Text classification starting from excel

PeterDoomen · May 4, 2020, 1:44pm

I have an excel file consisting of 700 rows and 2 columns. The first column contains the category, the second the contents of an email message. I want to use this file to train a naive Baysian learner to classify another file with new input (unclassified).

What are the minimum components I need (apart from the file reader and the Naive Bayes nodes)? How to connect and set them up? Any help is greatly appreciated!

Peter.

Martyna · May 4, 2020, 2:51pm

Hi @PeterDoomen

You for sure need the Textprocessing Extension.

What I would recommend is doing some preprocessing on the email text column.
Sometimes, especially for machine learning, it makes sense to filter punctuation, numbers, stop words, do maybe some lemmatizing, or stemming.

If you look at this example that we share on the hub: https://kni.me/w/UlQZYUQlD2_jinwF
You can see how how the whole process could look like. Just drug&drop it
The important thing is you need to use, after reading the excel table, the String to Document node to transform your data into a “Document” type. the Textprocessing nodes do not work with the “String” type, so a transformation is needed here.

Please let me know if there are further questions coming up!

Best,
Martyna

PeterDoomen · May 5, 2020, 9:37am

Thanks, I already installed the extension but I did not know about the workflow example. It seems to work. I have compiled a stop word list for Dutch if anyone is interested.

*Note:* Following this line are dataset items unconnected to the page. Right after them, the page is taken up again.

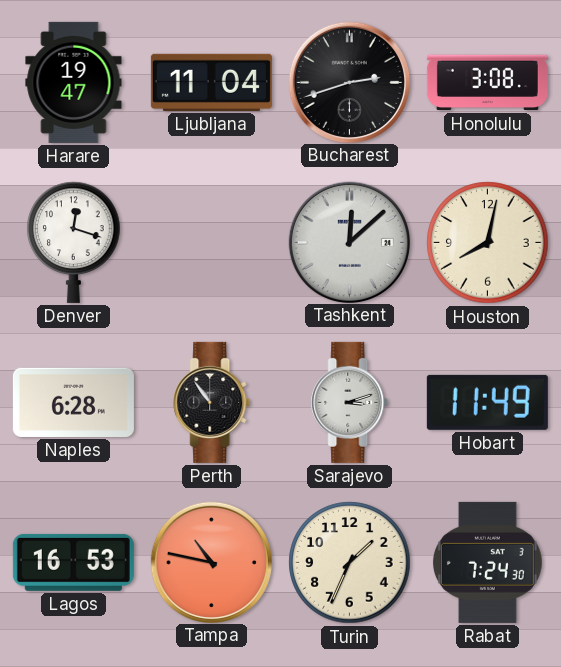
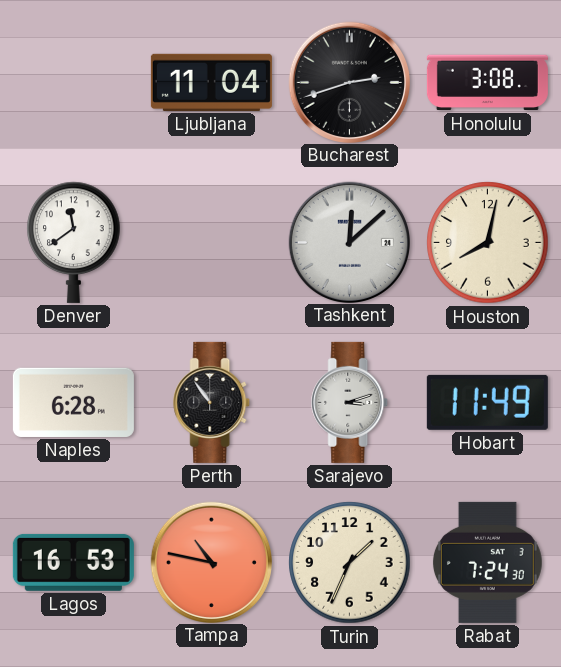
Harare: 19:47 -> none
Denver: 12:18 -> 11:39
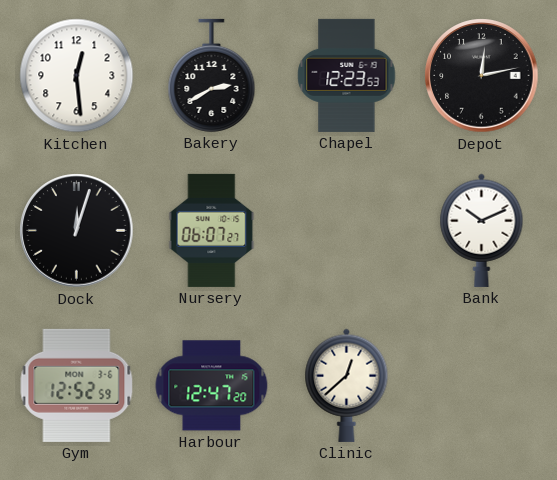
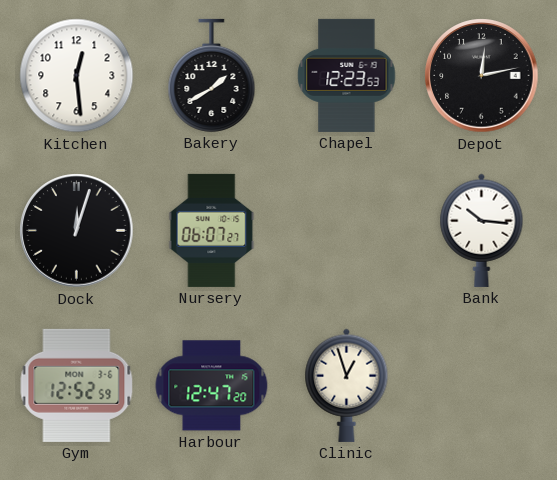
Bakery: 2:40 -> 1:40
Bank: 10:11 -> 10:16
Clinic: 12:38 -> 12:57
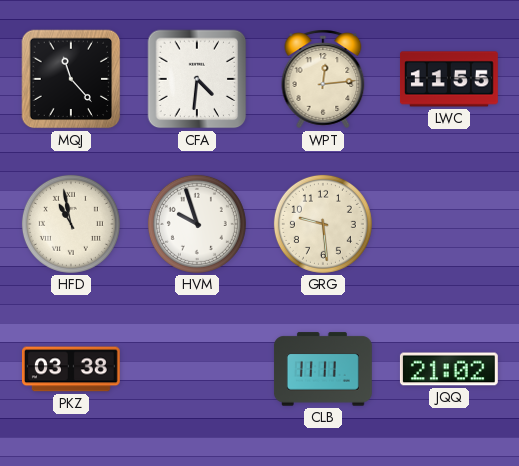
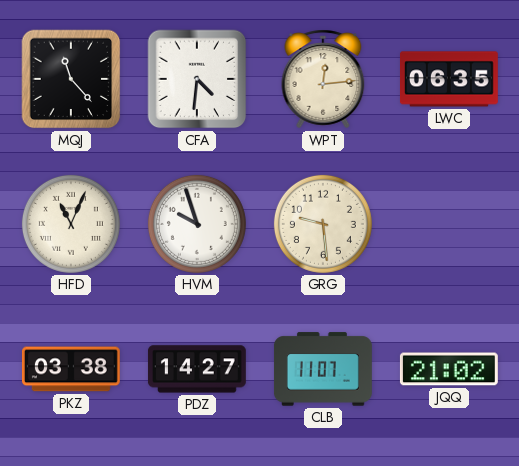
LWC: 11:55 -> 06:35
HFD: 10:58 -> 11:04
PDZ: none -> 14:27
CLB: 11:11 -> 11:07
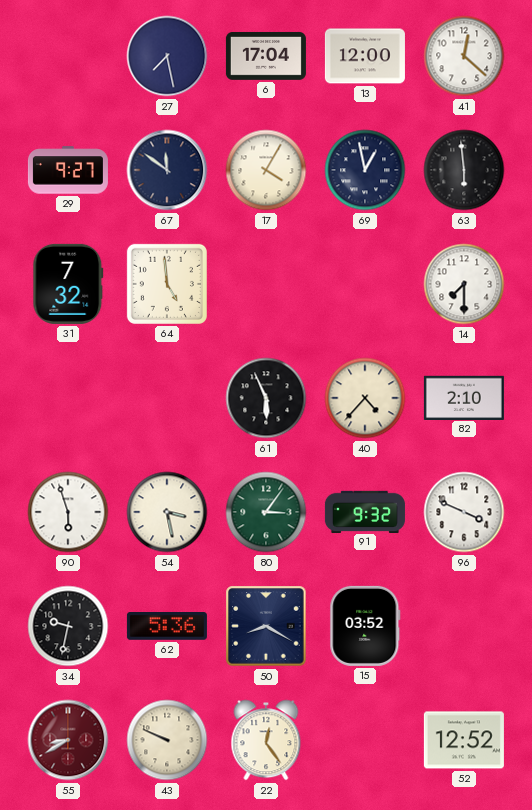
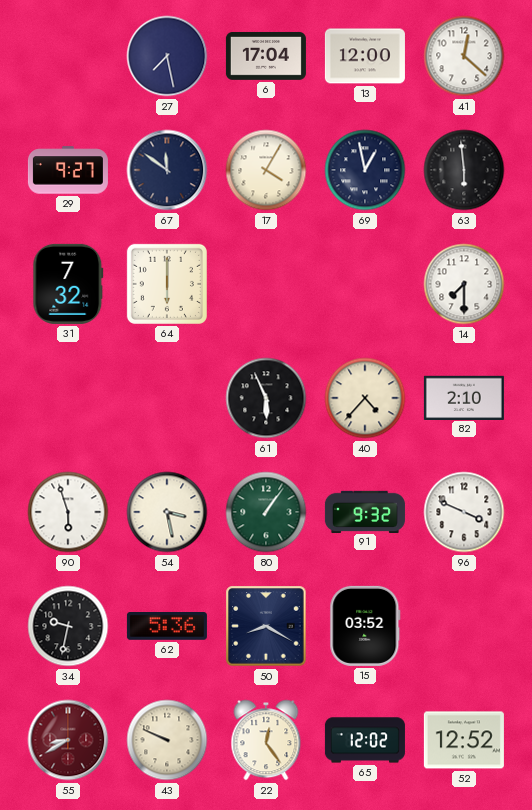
64: 4:59 -> 6:00
80: 3:06 -> 1:06
65: none -> 12:02
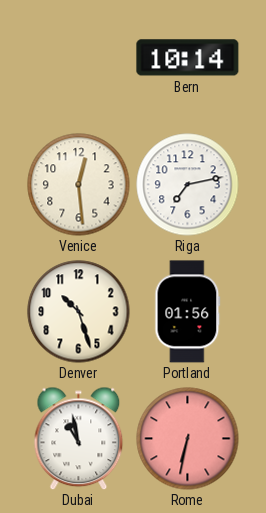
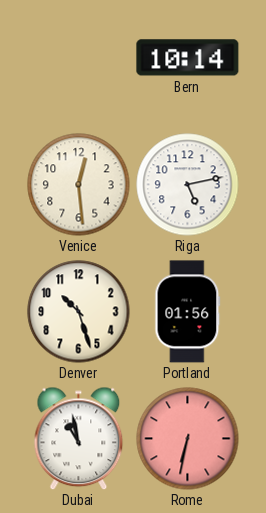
Riga: 7:13 -> 5:13
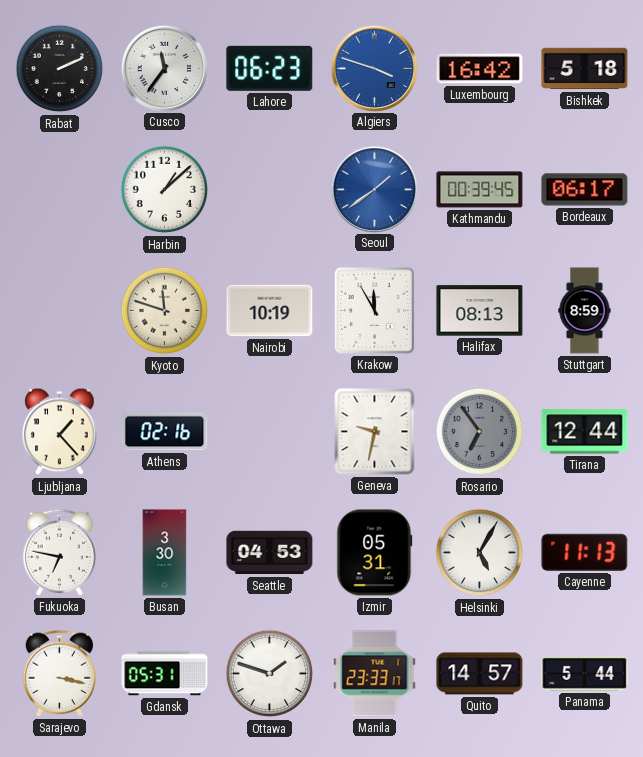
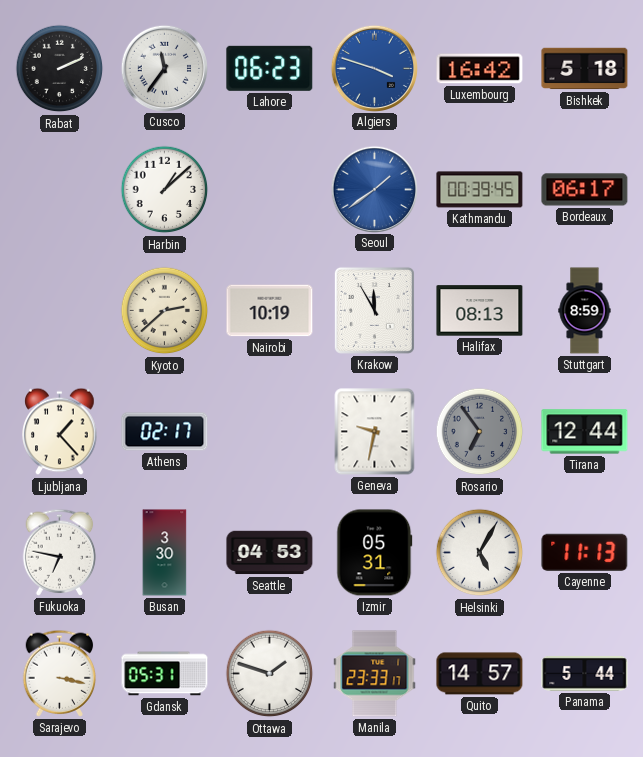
Kyoto: 11:48 -> 2:38
Athens: 02:16 -> 02:17
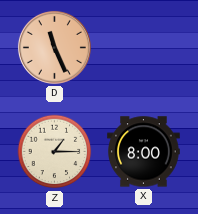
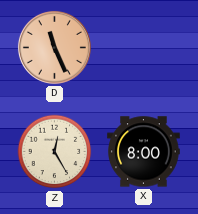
Z: 1:15 -> 12:25
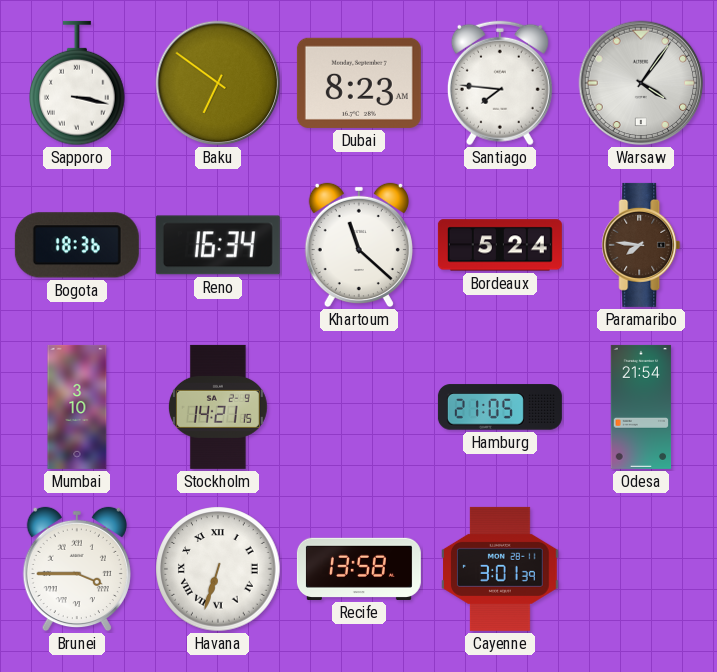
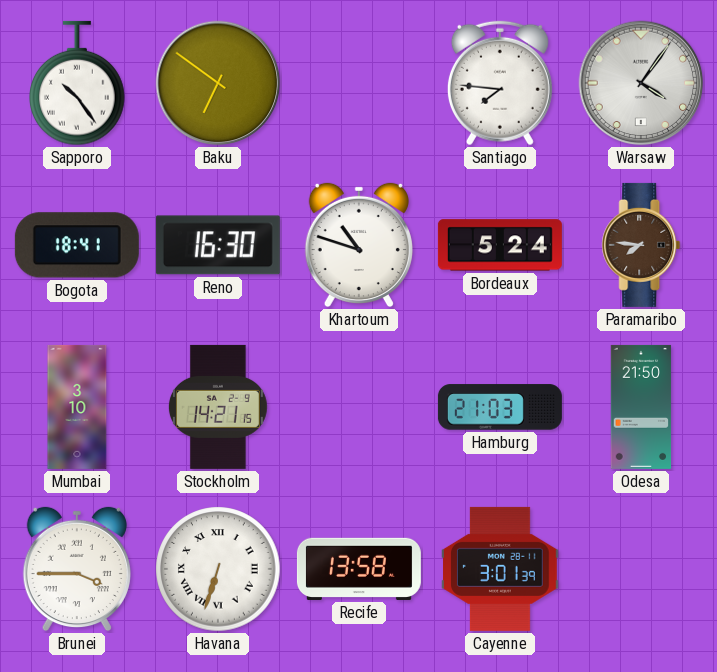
Sapporo: 3:17 -> 10:24
Dubai: 8:23 -> none
Bogota: 18:36 -> 18:41
Reno: 16:34 -> 16:30
Khartoum: 11:22 -> 10:48
Hamburg: 21:05 -> 21:03
Odesa: 21:54 -> 21:50
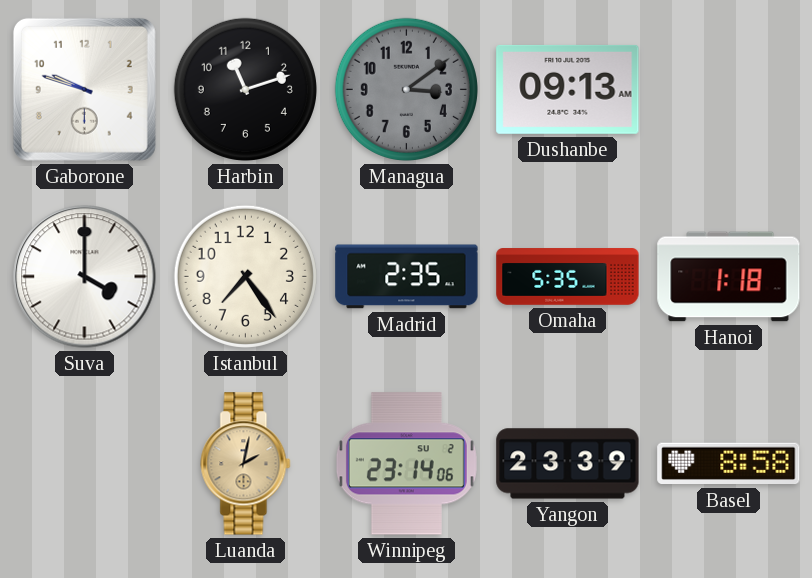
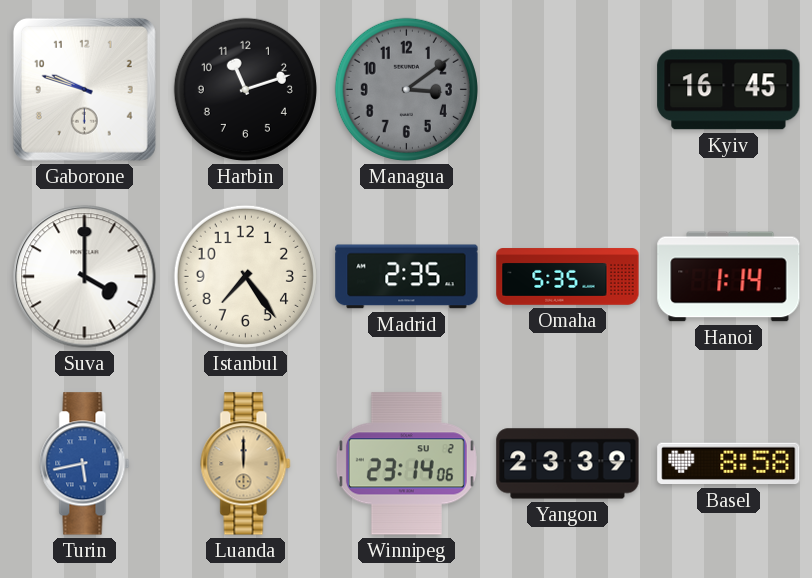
Dushanbe: 09:13 -> none
Kyiv: none -> 16:45
Hanoi: 1:18 -> 1:14
Turin: none -> 5:43
Luanda: 2:02 -> 12:00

PeterDoomen · May 5, 2020, 2:39pm

The model works well. Now I have a list of unclassified emails in excel. What is the fastest way to classify these using the model? Copy the workflow from the beginning right through the decision tree learner? Or is there a better way?

ScottF · May 5, 2020, 4:19pm

Sounds like your case may be a good candidate for using the Document Vector Applier node. Here’s another workflow from the Text Processing course that demonstrates how it’s used:

ipazin · May 6, 2020, 3:35pm

Hi there @PeterDoomen,

welcome to KNIME Community!

If you want you can share your workflow, together with stop list, (or if data is confidential only example utilizing list) on KNIME Hub

Br,
Ivan

qqilihq · May 6, 2020, 5:28pm

Hi Peter,

I definitely suggest to also try the Palladian Text Classifier nodes. They are (at least) a strong baseline, and in comparison to the rather sophisticated and heavyweight Text Processing nodes from KNIME super-simple to set up (two nodes: one learner, one predictor) and fast. The preprocessing can be configured for different n-gram settings and uses an optimized NB scoring algorithm.

More details here:

We (and our customers) are using this classifier for a wide variety of text classification tasks (e.g. sentiment analysis, product classification, language identification, …). It’s for sure not the right tool if you want to win today’s Kaggle challenges where you optimize for a per mille accuracy, but definitely a pragmatic tool for real-world use cases.

In case of questions regarding the classifier – let me know

– Philipp

PS: I’ve built a workflow to train a simple language detection model a while ago. It’s still available here:
https://www.knime.com/book/text-classifier

PeterDoomen · May 8, 2020, 6:09am

Thanks! That way I have two options…

mlauber71 · June 20, 2020, 10:59am

@PeterDoomen maybe this upcoming free online course might be of relevance:

Text Mining Techniques

June 25, 2020 - Online

https://www.knime.com/about/events/text-mining-techniques-online-june-25-2020

metinergoktas · August 24, 2020, 6:22am

Hi Martyna
the link that you have written is not valid now. Please update the link so that I want to see the example workflow.
Thanks a lot.

ScottF · August 24, 2020, 3:49pm

Hi @metinergoktas -

I’m not sure if this is precisely the workflow Martyna linked above, but it covers the same concepts. Give it a try:

The top branch of the workflow uses the text preprocessing nodes, but maybe the rest of the workflow is of interest as well?

system · June 2, 2023, 9:41pm

This topic was automatically closed 90 days after the last reply. New replies are no longer allowed.